#### Material to process

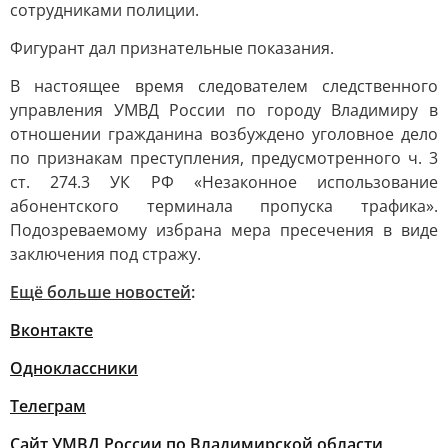
сотрудниками полиции.
Фигурант дал признательные показания.
В настоящее время следователем следственного
управления УМВД России по городу Владимиру в
отношении гражданина возбуждено уголовное дело
по признакам преступления, предусмотренного ч. 3
ст. 274.3 УК РФ «Незаконное использование
абонентского терминала пропуска трафика».
Подозреваемому избрана мера пресечения в виде
заключения под стражу.
Ещё больше новостей
:
Вконтакте
Одноклассники
Телеграм
Сайт УМВД России по Владимирской области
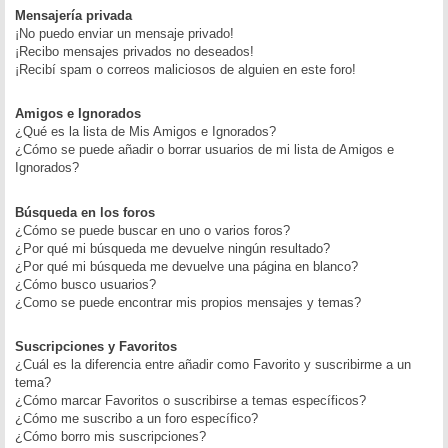
Mensajería privada
¡No puedo enviar un mensaje privado!
¡Recibo mensajes privados no deseados!
¡Recibí spam o correos maliciosos de alguien en este foro!
Amigos e Ignorados
¿Qué es la lista de Mis Amigos e Ignorados?
¿Cómo se puede añadir o borrar usuarios de mi lista de Amigos e
Ignorados?
Búsqueda en los foros
¿Cómo se puede buscar en uno o varios foros?
¿Por qué mi búsqueda me devuelve ningún resultado?
¿Por qué mi búsqueda me devuelve una página en blanco?
¿Cómo busco usuarios?
¿Como se puede encontrar mis propios mensajes y temas?
Suscripciones y Favoritos
¿Cuál es la diferencia entre añadir como Favorito y suscribirme a un
tema?
¿Cómo marcar Favoritos o suscribirse a temas específicos?
¿Cómo me suscribo a un foro específico?
¿Cómo borro mis suscripciones?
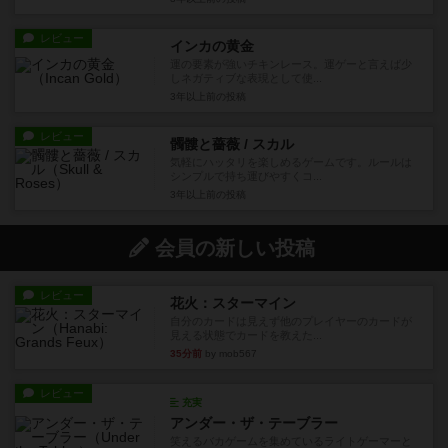
レビュー
インカの黄金
運の要素が強いチキンレース。運ゲーと言えば少
しネガティブな表現として使...
3年以上前
の投稿
レビュー
髑髏と薔薇 / スカル
気軽にハッタリを楽しめるゲームです。ルールは
シンプルで持ち運びやすくコ...
3年以上前
の投稿
会員の新しい投稿
レビュー
花火：スターマイン
自分のカードは見えず他のプレイヤーのカードが
見える状態でカードを教えた...
35分前
by mob567
レビュー
充実
アンダー・ザ・テーブラー
笑えるバカゲームを集めているライトゲーマーと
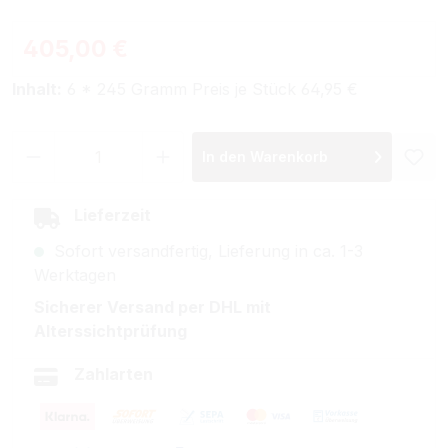
Regulärer Preis:
405,00 €
Inhalt:
6 * 245 Gramm Preis je Stück 64,95 €
Produkt Anzahl: Gib den gewünschten Wer
In den Warenkorb
Lieferzeit
Sofort versandfertig, Lieferung in ca. 1-3
Werktagen
Sicherer Versand per DHL mit
Alterssichtprüfung
Zahlarten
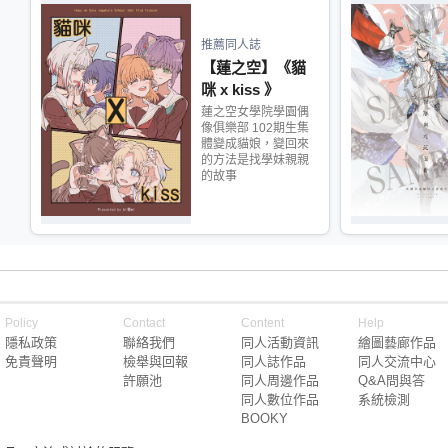
推薦同人誌
【蓮之空】《貓
咪 x kiss 》
蓮之空女學院學園偶
像俱樂部 102期生集
體變成貓娘，變回來
的方法是找學妹親親
的故事
Policy
Contact
Content
Help
隱私政策
聯絡我們
同人活動資訊
繪圖藝廊作品
免責聲明
檢舉與回報
同人誌作品
同人交流中心
許願池
同人周邊作品
Q&A問與答
同人數位作品
系統檢測
BOOKY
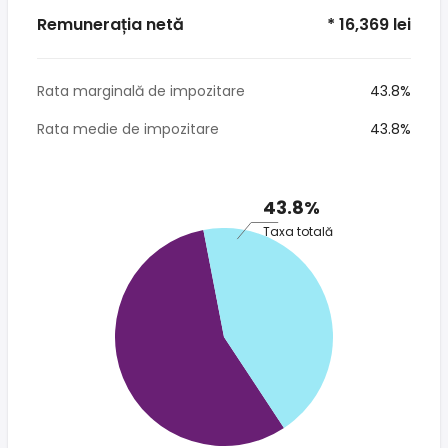
Remunerația netă
* 16,369 lei
Rata marginală de impozitare
43.8%
Rata medie de impozitare
43.8%
43.8%
Taxa totală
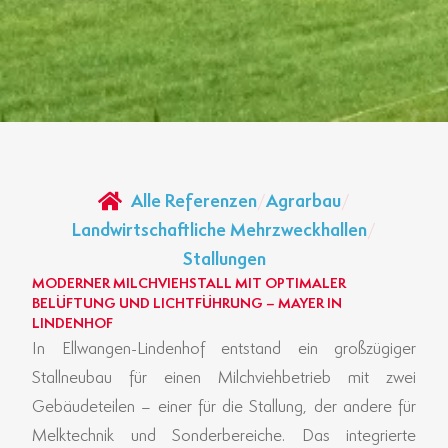
Alle Referenzen
/
Agrarbau
/
Landwirtschaftliche Mehrzweckhallen
/
Stallungen
MODERNER MILCHVIEHSTALL MIT OPTIMALER
BELÜFTUNG UND LICHTFÜHRUNG – MAYER IN
LINDENHOF
In Ellwangen-Lindenhof entstand ein großzügiger
Stallneubau für einen Milchviehbetrieb mit zwei
Gebäudeteilen – einer für die Stallung, der andere für
Melktechnik und Sonderbereiche. Das integrierte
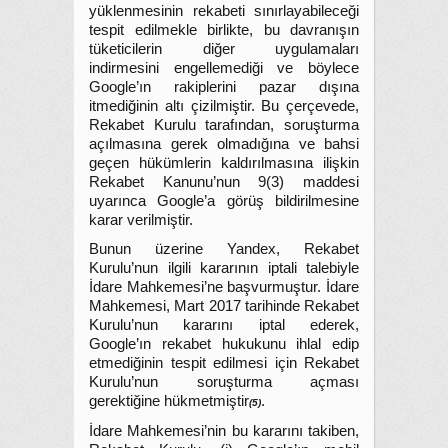
yüklenmesinin rekabeti sınırlayabileceği
tespit edilmekle birlikte, bu davranışın
tüketicilerin diğer uygulamaları
indirmesini engellemediği ve böylece
Google’ın rakiplerini pazar dışına
itmediğinin altı çizilmiştir. Bu çerçevede,
Rekabet Kurulu tarafından, soruşturma
açılmasına gerek olmadığına ve bahsi
geçen hükümlerin kaldırılmasına ilişkin
Rekabet Kanunu’nun 9(3) maddesi
uyarınca Google’a görüş bildirilmesine
karar verilmiştir.
Bunun üzerine Yandex, Rekabet
Kurulu’nun ilgili kararının iptali talebiyle
İdare Mahkemesi’ne başvurmuştur. İdare
Mahkemesi, Mart 2017 tarihinde Rekabet
Kurulu’nun kararını iptal ederek,
Google’ın rekabet hukukunu ihlal edip
etmediğinin tespit edilmesi için Rekabet
Kurulu’nun soruşturma açması
gerektiğine hükmetmiştir
.
(5)
İdare Mahkemesi’nin bu kararını takiben,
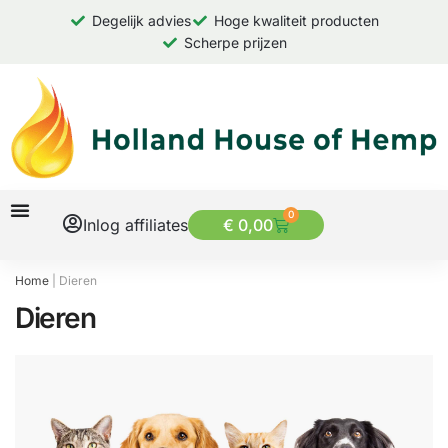
Degelijk advies
Hoge kwaliteit producten
Scherpe prijzen
0
Inlog affiliates
€
0,00
Home
|
Dieren
Dieren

########

What you will do >> Which lines of the data include the string "İdare"? Copy each of them.

Output of the task >>
İdare Mahkemesi’ne başvurmuştur. İdare
İdare Mahkemesi’nin bu kararını takiben,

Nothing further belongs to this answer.